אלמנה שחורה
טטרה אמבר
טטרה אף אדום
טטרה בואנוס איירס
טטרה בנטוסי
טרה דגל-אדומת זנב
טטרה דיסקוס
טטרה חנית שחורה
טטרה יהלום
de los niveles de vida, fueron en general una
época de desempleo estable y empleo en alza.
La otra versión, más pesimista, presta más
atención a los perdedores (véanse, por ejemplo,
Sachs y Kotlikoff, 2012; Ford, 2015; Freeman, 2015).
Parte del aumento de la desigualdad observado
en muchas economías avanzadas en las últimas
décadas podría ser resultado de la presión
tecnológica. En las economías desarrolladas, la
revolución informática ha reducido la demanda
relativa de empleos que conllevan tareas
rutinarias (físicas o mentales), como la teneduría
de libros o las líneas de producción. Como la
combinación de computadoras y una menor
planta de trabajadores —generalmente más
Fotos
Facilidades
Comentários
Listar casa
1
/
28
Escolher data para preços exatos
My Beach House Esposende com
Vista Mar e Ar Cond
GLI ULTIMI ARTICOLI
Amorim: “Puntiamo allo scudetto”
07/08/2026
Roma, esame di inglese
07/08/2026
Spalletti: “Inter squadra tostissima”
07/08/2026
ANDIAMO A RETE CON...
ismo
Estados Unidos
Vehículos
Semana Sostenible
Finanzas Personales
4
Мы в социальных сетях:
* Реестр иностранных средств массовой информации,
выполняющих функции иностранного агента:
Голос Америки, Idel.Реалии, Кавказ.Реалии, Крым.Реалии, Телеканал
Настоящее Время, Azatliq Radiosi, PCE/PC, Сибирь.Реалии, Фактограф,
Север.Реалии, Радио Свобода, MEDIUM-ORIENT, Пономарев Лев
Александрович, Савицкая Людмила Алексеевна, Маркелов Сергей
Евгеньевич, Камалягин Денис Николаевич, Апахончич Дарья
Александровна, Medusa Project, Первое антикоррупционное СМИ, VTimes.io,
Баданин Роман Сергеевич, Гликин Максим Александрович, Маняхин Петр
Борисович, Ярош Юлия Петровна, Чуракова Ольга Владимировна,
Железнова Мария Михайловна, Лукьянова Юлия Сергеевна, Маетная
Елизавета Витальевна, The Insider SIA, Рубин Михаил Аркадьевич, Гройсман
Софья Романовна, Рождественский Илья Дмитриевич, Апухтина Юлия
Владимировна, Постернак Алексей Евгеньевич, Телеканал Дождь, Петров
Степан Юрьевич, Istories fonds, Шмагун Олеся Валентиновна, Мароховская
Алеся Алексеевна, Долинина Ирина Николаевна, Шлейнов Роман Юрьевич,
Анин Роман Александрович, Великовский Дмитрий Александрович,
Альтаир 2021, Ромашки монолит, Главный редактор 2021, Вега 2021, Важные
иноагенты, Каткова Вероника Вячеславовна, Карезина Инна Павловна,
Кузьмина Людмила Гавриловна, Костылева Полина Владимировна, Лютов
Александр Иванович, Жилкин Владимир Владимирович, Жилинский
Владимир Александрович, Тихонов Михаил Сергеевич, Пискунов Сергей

════════

- **ASSIGNMENT**
Each line from the start of the records through the line holding "Альтаир 2021, Ромашки" must be returned exactly; nothing else belongs in the answer.

- **OUTPUT OF THE TASK**
אלמנה שחורה
טטרה אמבר
טטרה אף אדום
טטרה בואנוס איירס
טטרה בנטוסי
טרה דגל-אדומת זנב
טטרה דיסקוס
טטרה חנית שחורה
טטרה יהלום
de los niveles de vida, fueron en general una
época de desempleo estable y empleo en alza.
La otra versión, más pesimista, presta más
atención a los perdedores (véanse, por ejemplo,
Sachs y Kotlikoff, 2012; Ford, 2015; Freeman, 2015).
Parte del aumento de la desigualdad observado
en muchas economías avanzadas en las últimas
décadas podría ser resultado de la presión
tecnológica. En las economías desarrolladas, la
revolución informática ha reducido la demanda
relativa de empleos que conllevan tareas
rutinarias (físicas o mentales), como la teneduría
de libros o las líneas de producción. Como la
combinación de computadoras y una menor
planta de trabajadores —generalmente más
Fotos
Facilidades
Comentários
Listar casa
1
/
28
Escolher data para preços exatos
My Beach House Esposende com
Vista Mar e Ar Cond
GLI ULTIMI ARTICOLI
Amorim: “Puntiamo allo scudetto”
07/08/2026
Roma, esame di inglese
07/08/2026
Spalletti: “Inter squadra tostissima”
07/08/2026
ANDIAMO A RETE CON...
ismo
Estados Unidos
Vehículos
Semana Sostenible
Finanzas Personales
4
Мы в социальных сетях:
* Реестр иностранных средств массовой информации,
выполняющих функции иностранного агента:
Голос Америки, Idel.Реалии, Кавказ.Реалии, Крым.Реалии, Телеканал
Настоящее Время, Azatliq Radiosi, PCE/PC, Сибирь.Реалии, Фактограф,
Север.Реалии, Радио Свобода, MEDIUM-ORIENT, Пономарев Лев
Александрович, Савицкая Людмила Алексеевна, Маркелов Сергей
Евгеньевич, Камалягин Денис Николаевич, Апахончич Дарья
Александровна, Medusa Project, Первое антикоррупционное СМИ, VTimes.io,
Баданин Роман Сергеевич, Гликин Максим Александрович, Маняхин Петр
Борисович, Ярош Юлия Петровна, Чуракова Ольга Владимировна,
Железнова Мария Михайловна, Лукьянова Юлия Сергеевна, Маетная
Елизавета Витальевна, The Insider SIA, Рубин Михаил Аркадьевич, Гройсман
Софья Романовна, Рождественский Илья Дмитриевич, Апухтина Юлия
Владимировна, Постернак Алексей Евгеньевич, Телеканал Дождь, Петров
Степан Юрьевич, Istories fonds, Шмагун Олеся Валентиновна, Мароховская
Алеся Алексеевна, Долинина Ирина Николаевна, Шлейнов Роман Юрьевич,
Анин Роман Александрович, Великовский Дмитрий Александрович,
Альтаир 2021, Ромашки монолит, Главный редактор 2021, Вега 2021, Важные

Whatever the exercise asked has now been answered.